**Task prompt**
Rename "Person at" to "Subject at" in the lines from the line with "right shoulder: (62, 301, -8)" to the line with "right hip: (873, 327, -1)", and give those lines again with all else unchanged.

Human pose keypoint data
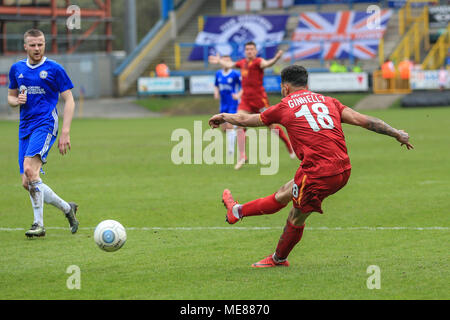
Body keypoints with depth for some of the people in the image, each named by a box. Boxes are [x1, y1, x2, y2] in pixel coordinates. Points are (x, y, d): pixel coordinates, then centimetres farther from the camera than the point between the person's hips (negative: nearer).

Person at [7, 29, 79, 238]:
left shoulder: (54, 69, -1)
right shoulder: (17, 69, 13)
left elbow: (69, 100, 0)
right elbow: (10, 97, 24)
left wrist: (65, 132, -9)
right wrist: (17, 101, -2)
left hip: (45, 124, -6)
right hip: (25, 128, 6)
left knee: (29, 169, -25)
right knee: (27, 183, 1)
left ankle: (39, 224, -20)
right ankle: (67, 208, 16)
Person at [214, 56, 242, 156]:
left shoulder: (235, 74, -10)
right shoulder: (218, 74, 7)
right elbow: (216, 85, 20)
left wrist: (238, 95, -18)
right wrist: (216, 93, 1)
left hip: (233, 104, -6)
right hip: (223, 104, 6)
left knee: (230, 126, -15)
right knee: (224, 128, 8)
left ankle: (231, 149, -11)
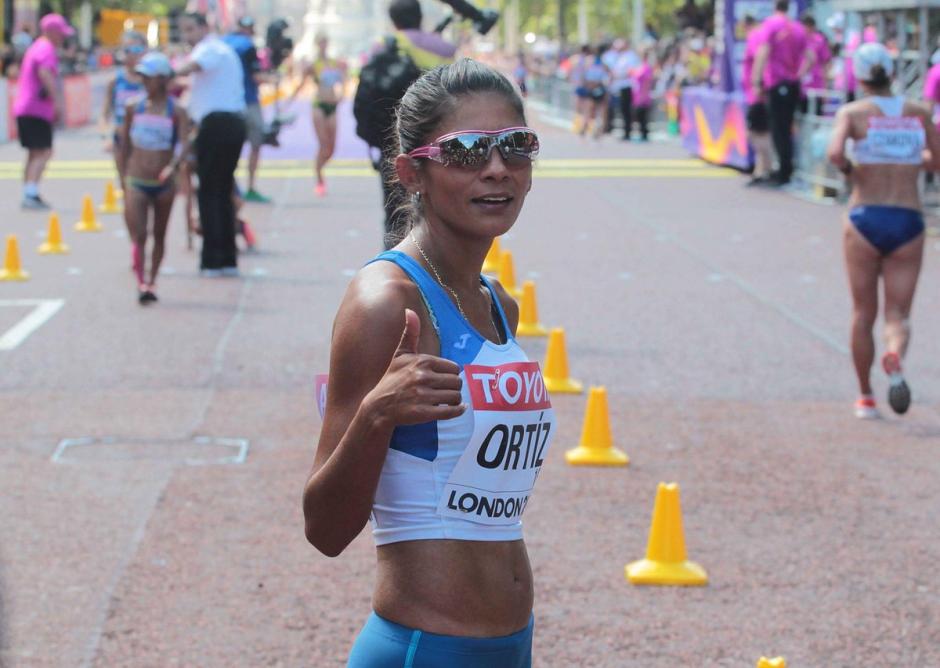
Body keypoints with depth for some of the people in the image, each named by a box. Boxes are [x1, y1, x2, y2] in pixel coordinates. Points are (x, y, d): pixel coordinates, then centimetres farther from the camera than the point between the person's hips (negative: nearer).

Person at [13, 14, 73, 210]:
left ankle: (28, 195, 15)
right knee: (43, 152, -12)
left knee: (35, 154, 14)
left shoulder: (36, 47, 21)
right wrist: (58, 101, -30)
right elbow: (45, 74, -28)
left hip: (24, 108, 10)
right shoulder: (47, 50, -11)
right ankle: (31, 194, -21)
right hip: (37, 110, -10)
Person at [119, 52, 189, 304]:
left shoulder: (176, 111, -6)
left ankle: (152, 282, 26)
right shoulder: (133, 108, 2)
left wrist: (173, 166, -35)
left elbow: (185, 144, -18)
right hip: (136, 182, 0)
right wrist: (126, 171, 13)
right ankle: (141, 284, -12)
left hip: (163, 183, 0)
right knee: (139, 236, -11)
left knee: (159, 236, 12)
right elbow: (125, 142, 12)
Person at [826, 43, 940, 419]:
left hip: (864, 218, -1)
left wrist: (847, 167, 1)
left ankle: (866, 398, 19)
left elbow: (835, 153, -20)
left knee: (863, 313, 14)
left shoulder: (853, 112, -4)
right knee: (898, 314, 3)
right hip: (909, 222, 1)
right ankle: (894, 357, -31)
---
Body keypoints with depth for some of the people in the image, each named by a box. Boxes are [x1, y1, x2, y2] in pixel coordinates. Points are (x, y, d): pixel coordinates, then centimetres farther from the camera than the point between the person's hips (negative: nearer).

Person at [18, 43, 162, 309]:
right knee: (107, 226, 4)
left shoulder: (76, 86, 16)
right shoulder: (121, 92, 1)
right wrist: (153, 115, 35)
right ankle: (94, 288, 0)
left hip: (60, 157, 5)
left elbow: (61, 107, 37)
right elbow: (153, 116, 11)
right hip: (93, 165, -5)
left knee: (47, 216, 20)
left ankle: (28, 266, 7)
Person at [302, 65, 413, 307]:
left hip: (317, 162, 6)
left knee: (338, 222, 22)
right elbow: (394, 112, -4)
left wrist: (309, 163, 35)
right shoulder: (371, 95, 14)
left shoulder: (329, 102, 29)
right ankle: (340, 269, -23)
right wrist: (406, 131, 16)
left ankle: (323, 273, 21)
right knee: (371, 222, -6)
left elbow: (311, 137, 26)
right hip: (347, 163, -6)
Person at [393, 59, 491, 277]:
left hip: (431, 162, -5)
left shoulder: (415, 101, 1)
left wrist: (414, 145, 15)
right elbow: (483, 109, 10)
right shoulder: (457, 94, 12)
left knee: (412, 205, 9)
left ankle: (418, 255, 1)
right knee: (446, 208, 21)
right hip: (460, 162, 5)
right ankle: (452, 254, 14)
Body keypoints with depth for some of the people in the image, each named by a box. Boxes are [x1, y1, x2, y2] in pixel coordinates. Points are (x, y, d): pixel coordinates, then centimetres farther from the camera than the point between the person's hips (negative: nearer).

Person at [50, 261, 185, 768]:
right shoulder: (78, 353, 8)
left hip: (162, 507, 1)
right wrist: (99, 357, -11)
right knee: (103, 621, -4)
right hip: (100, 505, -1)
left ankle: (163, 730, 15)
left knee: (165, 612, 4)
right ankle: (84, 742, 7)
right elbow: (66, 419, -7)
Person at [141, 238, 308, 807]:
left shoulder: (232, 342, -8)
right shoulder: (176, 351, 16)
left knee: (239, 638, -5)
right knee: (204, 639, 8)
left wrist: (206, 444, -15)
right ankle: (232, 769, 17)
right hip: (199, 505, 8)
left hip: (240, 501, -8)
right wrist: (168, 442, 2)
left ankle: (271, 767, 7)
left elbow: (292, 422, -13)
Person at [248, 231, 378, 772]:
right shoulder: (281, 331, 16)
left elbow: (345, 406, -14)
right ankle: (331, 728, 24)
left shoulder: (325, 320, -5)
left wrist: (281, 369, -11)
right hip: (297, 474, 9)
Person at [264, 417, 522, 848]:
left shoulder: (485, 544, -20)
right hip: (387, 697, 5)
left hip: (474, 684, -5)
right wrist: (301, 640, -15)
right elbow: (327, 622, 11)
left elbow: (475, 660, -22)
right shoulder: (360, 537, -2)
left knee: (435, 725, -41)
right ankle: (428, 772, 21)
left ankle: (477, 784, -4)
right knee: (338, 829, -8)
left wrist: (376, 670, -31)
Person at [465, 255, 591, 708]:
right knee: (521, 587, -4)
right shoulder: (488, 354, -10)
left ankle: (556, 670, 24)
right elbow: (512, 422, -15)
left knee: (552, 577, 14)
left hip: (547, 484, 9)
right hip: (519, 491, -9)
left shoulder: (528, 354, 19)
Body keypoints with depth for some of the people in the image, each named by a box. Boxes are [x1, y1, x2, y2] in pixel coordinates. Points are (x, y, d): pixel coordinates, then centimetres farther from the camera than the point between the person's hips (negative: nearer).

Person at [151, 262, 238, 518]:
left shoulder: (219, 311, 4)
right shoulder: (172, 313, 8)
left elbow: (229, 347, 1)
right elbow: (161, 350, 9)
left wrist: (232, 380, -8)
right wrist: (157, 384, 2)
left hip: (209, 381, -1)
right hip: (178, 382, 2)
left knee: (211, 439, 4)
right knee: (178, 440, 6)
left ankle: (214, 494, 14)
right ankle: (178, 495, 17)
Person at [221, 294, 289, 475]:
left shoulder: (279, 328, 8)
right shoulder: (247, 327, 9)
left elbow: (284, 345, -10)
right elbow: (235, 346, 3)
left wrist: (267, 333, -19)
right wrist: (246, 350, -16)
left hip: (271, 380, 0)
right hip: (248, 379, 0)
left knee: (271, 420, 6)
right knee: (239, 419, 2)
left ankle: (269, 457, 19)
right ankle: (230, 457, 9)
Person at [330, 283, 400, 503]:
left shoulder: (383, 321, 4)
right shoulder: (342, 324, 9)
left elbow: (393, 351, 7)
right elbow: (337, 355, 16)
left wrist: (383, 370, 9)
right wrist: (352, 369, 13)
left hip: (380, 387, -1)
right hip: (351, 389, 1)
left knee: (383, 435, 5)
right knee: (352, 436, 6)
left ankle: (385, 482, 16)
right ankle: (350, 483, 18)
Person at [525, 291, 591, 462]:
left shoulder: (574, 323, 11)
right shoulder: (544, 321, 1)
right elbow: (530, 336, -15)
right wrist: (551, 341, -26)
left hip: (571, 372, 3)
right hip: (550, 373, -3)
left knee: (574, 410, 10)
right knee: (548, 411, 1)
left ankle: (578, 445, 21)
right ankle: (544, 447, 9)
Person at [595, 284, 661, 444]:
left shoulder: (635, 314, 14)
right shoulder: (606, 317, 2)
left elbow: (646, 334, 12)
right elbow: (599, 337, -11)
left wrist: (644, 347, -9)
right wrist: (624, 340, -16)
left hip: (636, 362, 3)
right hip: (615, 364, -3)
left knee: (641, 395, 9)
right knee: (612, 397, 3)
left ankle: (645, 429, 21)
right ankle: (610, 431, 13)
---
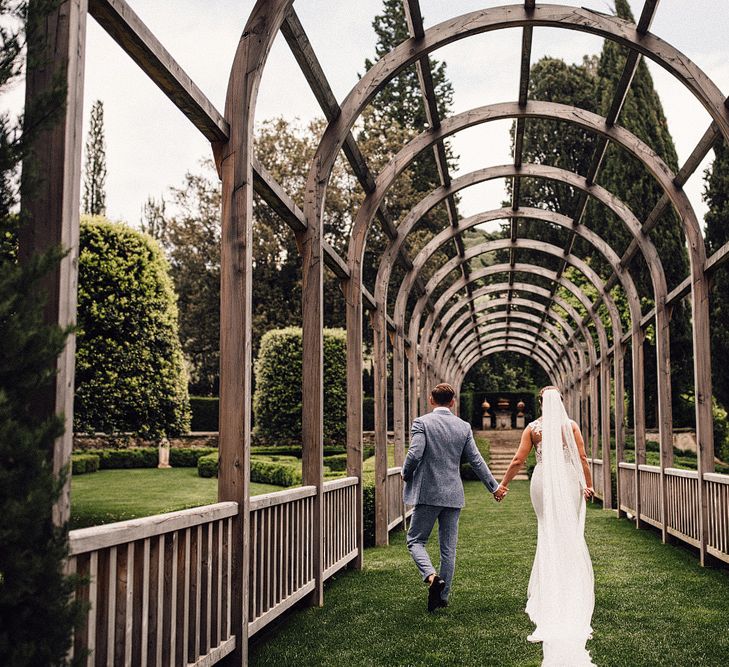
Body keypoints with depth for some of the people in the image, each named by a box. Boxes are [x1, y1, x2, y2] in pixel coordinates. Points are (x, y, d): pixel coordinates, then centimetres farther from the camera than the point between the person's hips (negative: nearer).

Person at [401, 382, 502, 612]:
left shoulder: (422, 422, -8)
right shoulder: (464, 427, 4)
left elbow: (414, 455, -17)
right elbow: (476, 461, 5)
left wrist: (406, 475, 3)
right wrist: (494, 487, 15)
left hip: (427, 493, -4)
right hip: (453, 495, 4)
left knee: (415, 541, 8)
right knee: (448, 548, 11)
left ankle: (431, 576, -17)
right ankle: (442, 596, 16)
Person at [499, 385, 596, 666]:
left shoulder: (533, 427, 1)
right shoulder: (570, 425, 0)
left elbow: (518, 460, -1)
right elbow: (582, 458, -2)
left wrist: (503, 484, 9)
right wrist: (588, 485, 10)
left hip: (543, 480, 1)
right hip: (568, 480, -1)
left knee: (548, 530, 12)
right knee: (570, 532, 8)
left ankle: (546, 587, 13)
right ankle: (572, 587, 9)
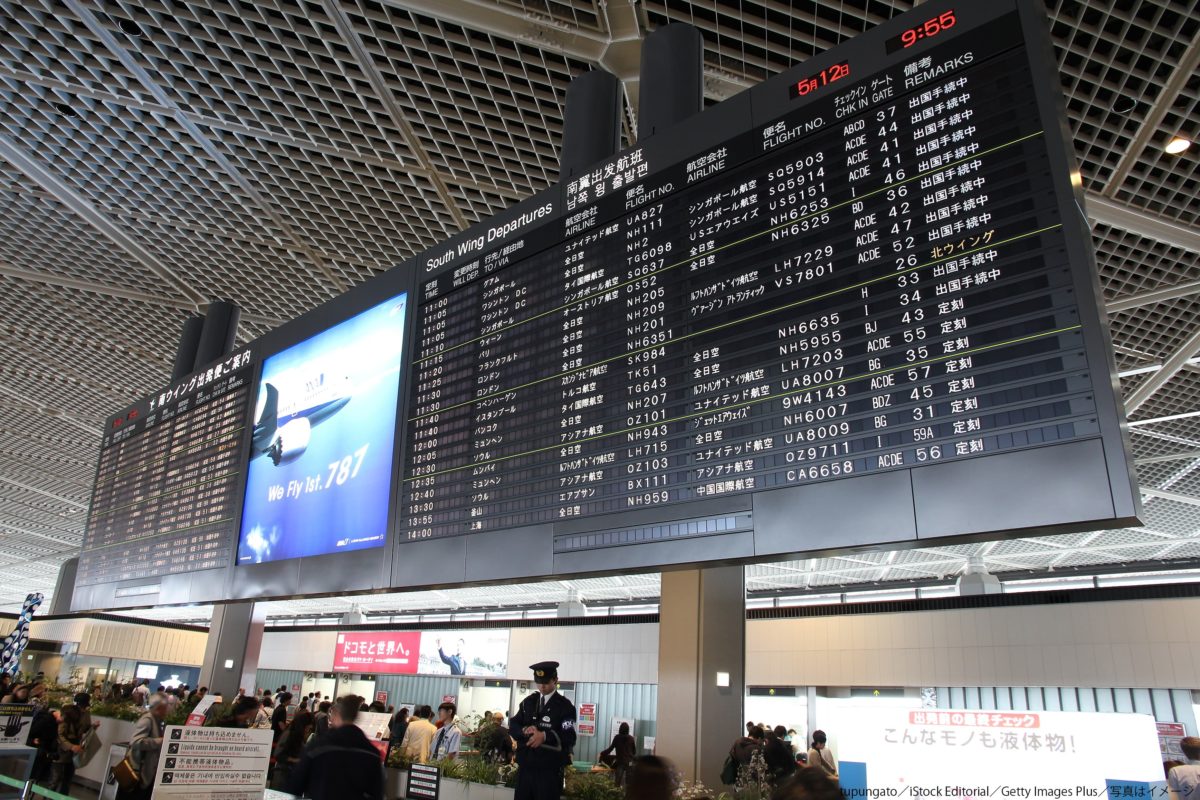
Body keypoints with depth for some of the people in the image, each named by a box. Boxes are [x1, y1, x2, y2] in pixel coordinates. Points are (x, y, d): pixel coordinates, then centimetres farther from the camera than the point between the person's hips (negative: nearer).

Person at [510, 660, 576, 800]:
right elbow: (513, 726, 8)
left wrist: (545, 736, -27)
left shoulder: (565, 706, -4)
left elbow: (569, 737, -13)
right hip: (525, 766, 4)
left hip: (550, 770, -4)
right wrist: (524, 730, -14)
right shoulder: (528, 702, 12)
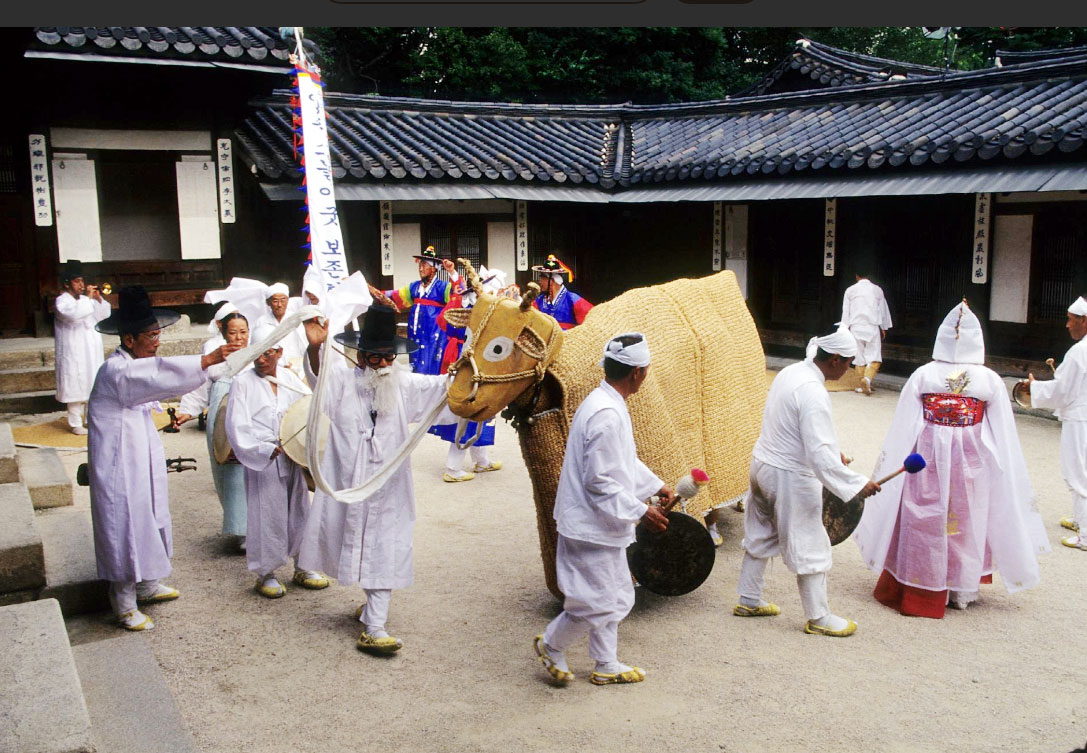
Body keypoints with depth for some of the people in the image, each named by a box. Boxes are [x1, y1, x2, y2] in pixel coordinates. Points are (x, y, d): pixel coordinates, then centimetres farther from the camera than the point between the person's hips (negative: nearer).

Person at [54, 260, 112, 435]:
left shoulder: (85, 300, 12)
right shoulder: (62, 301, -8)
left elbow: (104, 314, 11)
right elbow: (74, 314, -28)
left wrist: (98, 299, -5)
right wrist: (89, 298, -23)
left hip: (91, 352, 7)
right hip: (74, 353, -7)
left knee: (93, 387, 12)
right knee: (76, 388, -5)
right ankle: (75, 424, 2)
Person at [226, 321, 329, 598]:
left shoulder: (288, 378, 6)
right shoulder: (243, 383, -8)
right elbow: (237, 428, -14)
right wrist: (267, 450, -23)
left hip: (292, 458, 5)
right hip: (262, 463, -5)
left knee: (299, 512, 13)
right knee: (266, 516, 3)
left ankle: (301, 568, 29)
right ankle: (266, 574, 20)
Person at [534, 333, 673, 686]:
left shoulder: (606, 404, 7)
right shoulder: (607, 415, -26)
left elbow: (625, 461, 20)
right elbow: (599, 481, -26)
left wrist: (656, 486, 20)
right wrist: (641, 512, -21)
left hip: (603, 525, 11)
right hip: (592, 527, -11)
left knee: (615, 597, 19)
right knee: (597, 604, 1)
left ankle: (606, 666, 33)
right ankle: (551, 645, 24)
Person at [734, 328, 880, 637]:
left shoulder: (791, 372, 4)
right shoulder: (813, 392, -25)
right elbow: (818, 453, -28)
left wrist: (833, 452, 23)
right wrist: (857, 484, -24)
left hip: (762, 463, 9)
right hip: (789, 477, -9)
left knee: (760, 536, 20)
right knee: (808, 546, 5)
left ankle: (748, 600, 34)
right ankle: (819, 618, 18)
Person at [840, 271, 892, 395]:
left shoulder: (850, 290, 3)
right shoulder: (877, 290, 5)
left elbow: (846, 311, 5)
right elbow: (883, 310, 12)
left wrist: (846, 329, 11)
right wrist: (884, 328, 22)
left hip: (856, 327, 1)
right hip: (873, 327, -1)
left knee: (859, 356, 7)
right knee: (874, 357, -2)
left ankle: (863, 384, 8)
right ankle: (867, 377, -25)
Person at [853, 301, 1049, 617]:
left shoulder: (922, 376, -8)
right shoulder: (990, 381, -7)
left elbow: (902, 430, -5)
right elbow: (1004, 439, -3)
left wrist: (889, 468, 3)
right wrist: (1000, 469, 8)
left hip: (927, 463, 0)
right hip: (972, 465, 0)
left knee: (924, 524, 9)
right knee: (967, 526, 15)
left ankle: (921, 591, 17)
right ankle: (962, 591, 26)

**Solved exercise**
right shoulder: (62, 301, -8)
left elbow: (104, 314, 11)
right elbow: (74, 314, -28)
left wrist: (98, 299, -5)
right wrist: (89, 298, -23)
left hip: (91, 352, 7)
right hip: (74, 353, -7)
left knee: (93, 387, 12)
right knee: (76, 388, -5)
right ankle: (75, 424, 2)
Subject at [226, 321, 329, 598]:
left shoulder: (288, 378, 6)
right shoulder: (243, 383, -8)
right elbow: (237, 428, -14)
right wrist: (267, 450, -23)
left hip: (292, 458, 5)
right hip: (262, 463, -5)
left knee: (299, 512, 13)
right knee: (266, 516, 3)
left ankle: (301, 568, 29)
right ankle: (266, 574, 20)
Subject at [534, 333, 673, 686]:
left shoulder: (606, 404, 7)
right shoulder: (607, 415, -26)
left elbow: (625, 461, 20)
right elbow: (599, 481, -26)
left wrist: (656, 486, 20)
right wrist: (641, 512, -21)
left hip: (603, 525, 11)
right hip: (592, 527, -11)
left knee: (615, 597, 19)
right knee: (597, 604, 1)
left ankle: (606, 666, 33)
right ankle: (551, 645, 24)
Subject at [734, 328, 880, 637]:
left shoulder: (791, 372, 4)
right shoulder: (813, 392, -25)
right elbow: (818, 453, -28)
left wrist: (833, 452, 23)
right wrist: (857, 484, -24)
left hip: (762, 463, 9)
right hip: (789, 477, -9)
left knee: (760, 536, 20)
right knee: (808, 546, 5)
left ankle: (748, 600, 34)
right ankle: (819, 618, 18)
Subject at [840, 271, 892, 395]:
left shoulder: (850, 290, 3)
right shoulder: (877, 290, 5)
left elbow: (846, 311, 5)
right elbow: (883, 310, 12)
left wrist: (846, 329, 11)
right wrist: (884, 328, 22)
left hip: (856, 327, 1)
right hip: (873, 327, -1)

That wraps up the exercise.